*** Opening of Available data ***

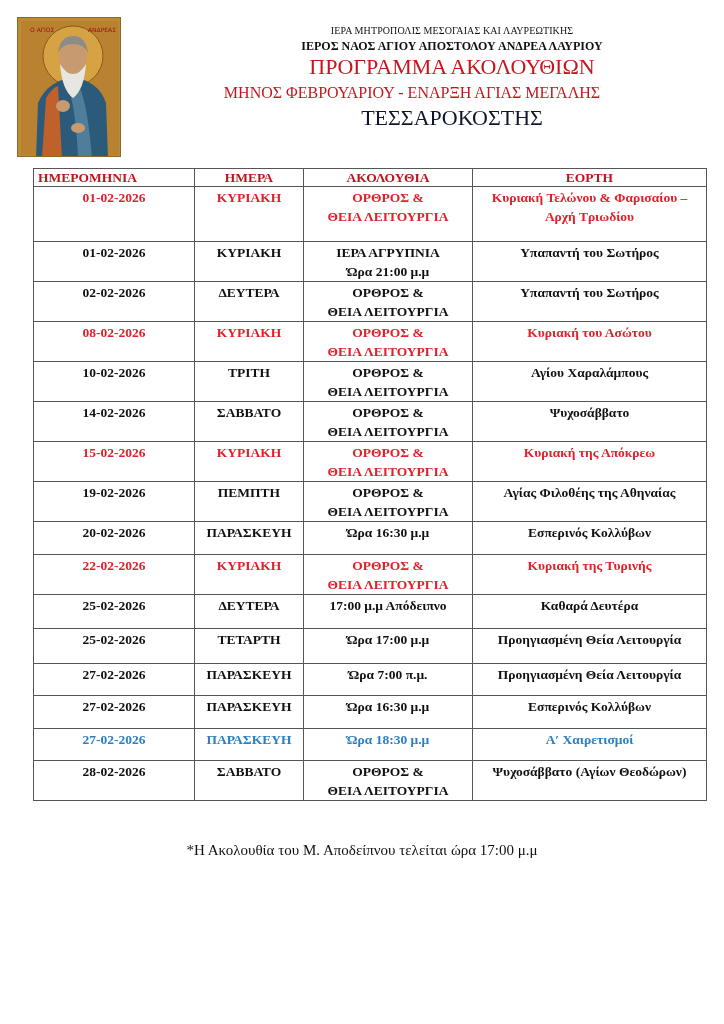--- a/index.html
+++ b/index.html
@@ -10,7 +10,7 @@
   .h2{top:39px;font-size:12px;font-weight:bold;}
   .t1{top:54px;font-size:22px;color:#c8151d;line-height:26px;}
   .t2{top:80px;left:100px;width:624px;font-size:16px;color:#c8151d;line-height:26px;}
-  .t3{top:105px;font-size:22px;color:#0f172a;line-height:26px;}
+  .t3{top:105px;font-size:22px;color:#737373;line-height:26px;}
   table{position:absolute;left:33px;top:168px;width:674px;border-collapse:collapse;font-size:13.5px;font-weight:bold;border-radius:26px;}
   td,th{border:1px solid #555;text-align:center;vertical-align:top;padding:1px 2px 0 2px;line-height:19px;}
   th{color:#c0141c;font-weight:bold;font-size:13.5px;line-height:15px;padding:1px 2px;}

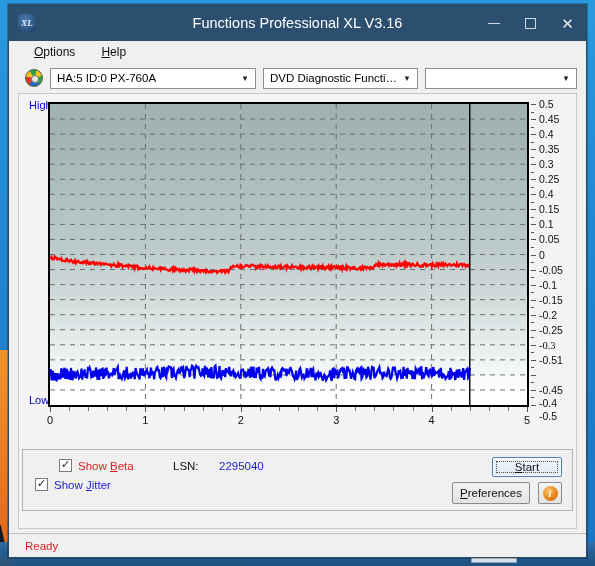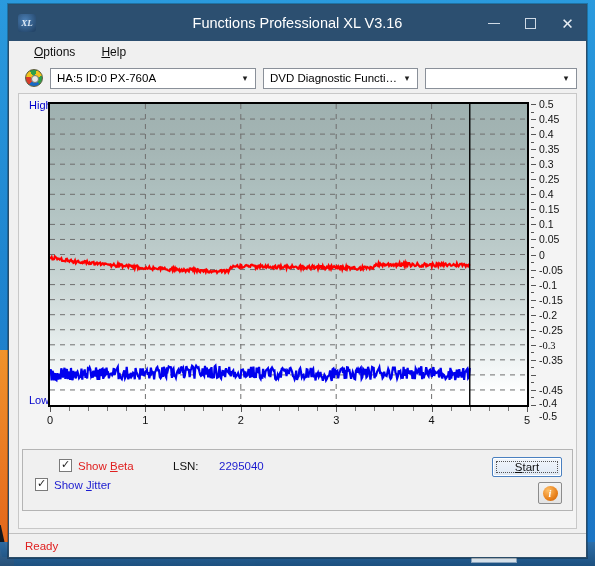--- a/index.html
+++ b/index.html
@@ -356,7 +356,7 @@
           <div class="ytick" style="top: 242.8px;"></div>
           <div class="ytlabel" style="top: 242.8px; font-family: Liberation Serif, serif;">-0.3</div>
           <div class="ytick" style="top: 257.85px;"></div>
-          <div class="ytlabel" style="top: 257.85px;">-0.35</div>
+          <div class="ytlabel" style="top: 257.85px;">-0.51</div>
           <div class="ytick" style="top: 272.9px;"></div>
           <div class="ytlabel" style="top: 272.9px; margin-top: 28px;">-0.4</div>
           <div class="ytick" style="top: 287.95px;"></div>

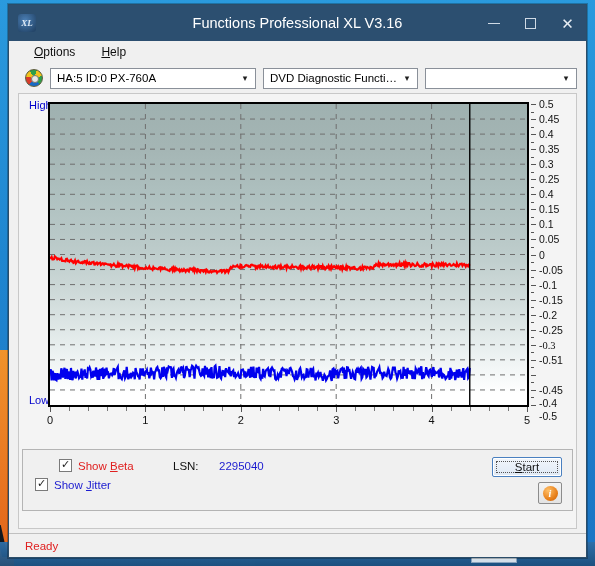--- a/index.html
+++ b/index.html
@@ -435,6 +435,9 @@
       <div class="btn" id="btn-start">
         <span class="inner"><u>S</u>tart</span>
       </div>
+      <div class="btn" id="btn-prefs">
+        <span><u>P</u>references</span>
+      </div>
       <div class="btn" id="btn-info">
         <span id="info-glyph">i</span>
       </div>

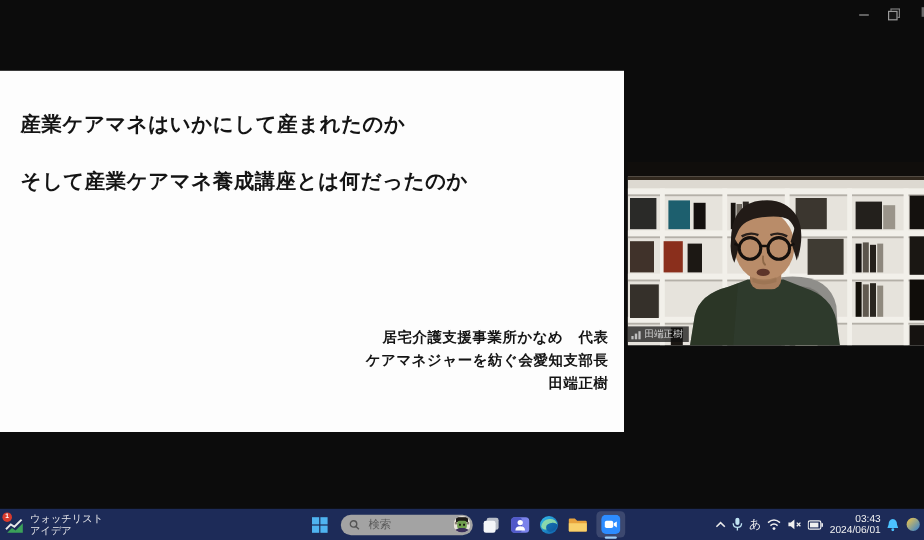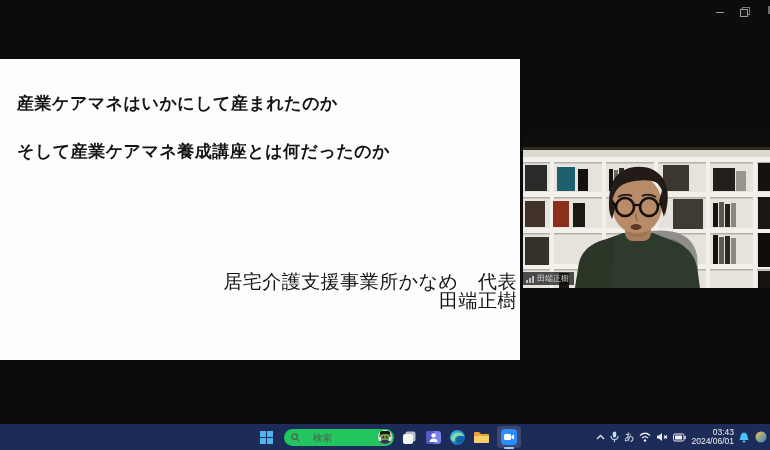--- a/index.html
+++ b/index.html
@@ -20,7 +20,7 @@
   .slide-title { position:absolute; left:17px; font-size:17px; font-weight:bold; color:#141414; letter-spacing:0.5px; white-space:nowrap; }
   .slide-title.t1 { top:33px; }
   .slide-title.t2 { top:81px; }
-  .slide-credit { position:absolute; right:3px; top:213px; text-align:right; font-size:19px; font-weight:normal; color:#141414; line-height:19px; letter-spacing:0.5px; }
+  .slide-credit { position:absolute; right:13px; top:213px; text-align:right; font-size:12px; font-weight:bold; color:#141414; line-height:19px; letter-spacing:0.5px; }
 
   
   .webcam { position:absolute; left:523px; top:135px; width:247px; height:153px; background:#121110; overflow:hidden; }

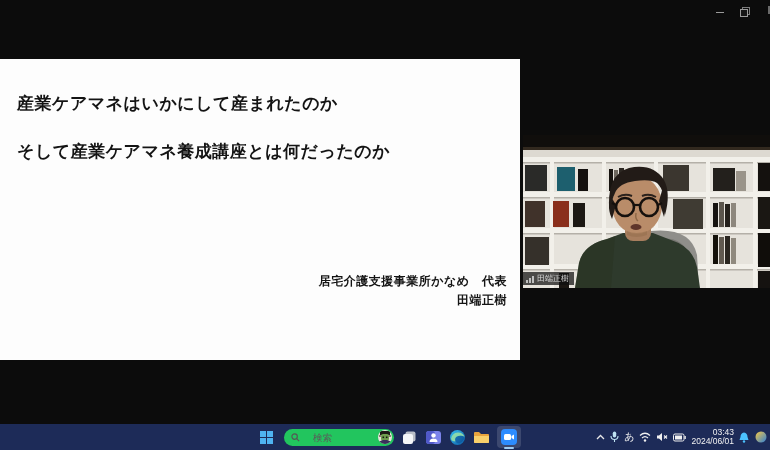--- a/index.html
+++ b/index.html
@@ -73,6 +73,7 @@
     <div class="slide-title t2">そして産業ケアマネ養成講座とは何だったのか</div>
     <div class="slide-credit">
       <div>居宅介護支援事業所かなめ　代表</div>
+      <div>ケアマネジャーを紡ぐ会愛知支部長</div>
       <div>田端正樹</div>
     </div>
   </div>

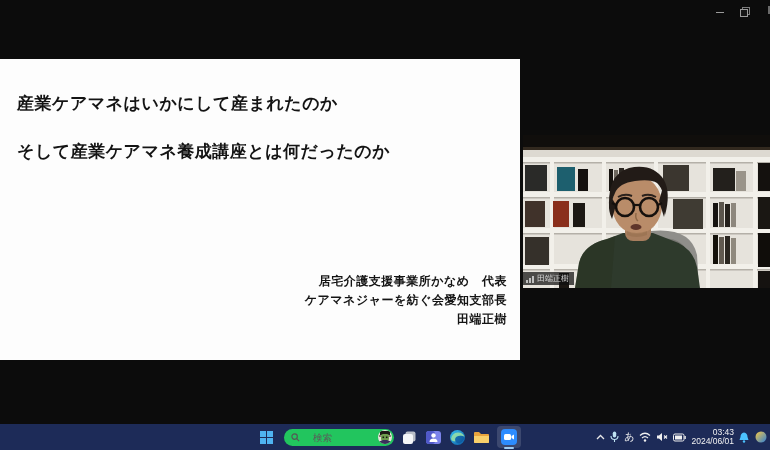--- a/index.html
+++ b/index.html
@@ -182,6 +182,19 @@
 
   <div class="taskbar">
 
+    <div class="widgets">
+      <div class="widgets-icon">
+        <svg width="16" height="16" viewBox="0 0 16 16">
+          <path d="M1,12 L5,8 L8,10 L14,4" stroke="#e8e8e8" stroke-width="1.6" fill="none"></path>
+          <path d="M2,15 L6,11 L9,13 L15,7 L15,15 Z" fill="#3fae5a" opacity="0.9"></path>
+        </svg>
+        <div class="widgets-badge">1</div>
+      </div>
+      <div class="widgets-text">
+        <span>ウォッチリスト</span>
+        <span>アイデア</span>
+      </div>
+    </div>
 
     <div class="tb-center">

*** Close of Available data ***

- What to work on: Scan the material above. Copy each line where "ytick" occurs.

- Solution to this problem:
           <div class="ytick" style="top: 242.8px;"></div>
           <div class="ytick" style="top: 257.85px;"></div>
           <div class="ytick" style="top: 272.9px;"></div>
           <div class="ytick" style="top: 287.95px;"></div>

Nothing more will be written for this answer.